What Makes Reform Work?–School-Based Conditions as Predictors of Teachers’ Changing Practice after a National Curriculum Reform

  •  Magnus Ramberg    


Educational change initiatives, whether they involve the implementation of new policies or curriculum reforms, often fail to reach the level of teachers’ classroom practices. In the search for explanations, numerous studies have either characterized teachers as resistant to change or focused on how schools’ workplace conditions have failed to influence teacher change. This study draws attention to these issues by investigating teachers’ perceptions of the degree to which a national curriculum reform has brought about changes in their teaching. The study also proposes a model of how teachers’ perceptions of school-based conditions (i.e., school leadership, teacher collaboration, and development of school-based curricula) are related to teachers’ general orientations towards change and teachers’ perceptions of change as a result of the reform.

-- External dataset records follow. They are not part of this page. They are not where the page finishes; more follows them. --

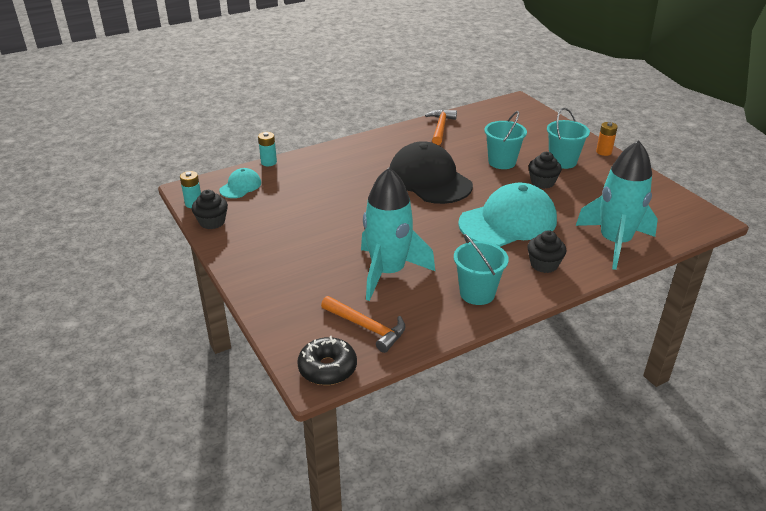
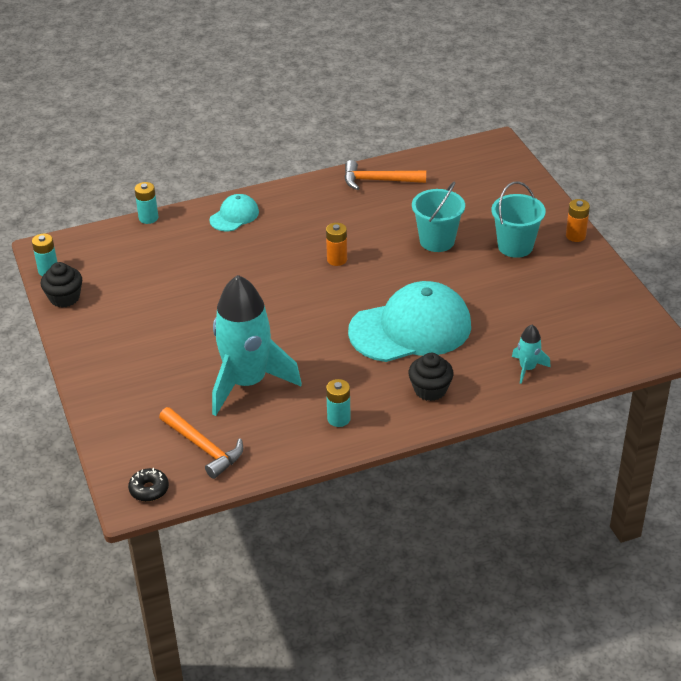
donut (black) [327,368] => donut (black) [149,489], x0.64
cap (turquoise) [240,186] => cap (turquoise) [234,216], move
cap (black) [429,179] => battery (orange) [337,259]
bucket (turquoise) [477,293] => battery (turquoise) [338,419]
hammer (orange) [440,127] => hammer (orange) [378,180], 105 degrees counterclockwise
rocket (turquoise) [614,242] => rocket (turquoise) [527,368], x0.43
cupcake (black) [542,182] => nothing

The participants were 738 Norwegian teachers in public primary and lower secondary schools, and the data were analyzed using descriptive data, correlation analysis and structural equation modeling (SEM).The results indicate that the overall influence of the reform on teachers’ teaching was moderate. The results also revealed positive relationships between teachers’ perceptions of school-based conditions, teachers’ general orientations towards change and the degree of perceived reform changes in teachers’ teaching. However, a surprising finding is that school leadership and teacher collaboration were only indirectly related to teachers’ perceptions of reform changes, mediated through teachers’ general orientations towards change. The article highlights important relationships between educational reform, school-based conditions and teachers. It also contributes knowledge that is relevant to consider for successful reform of schools and education.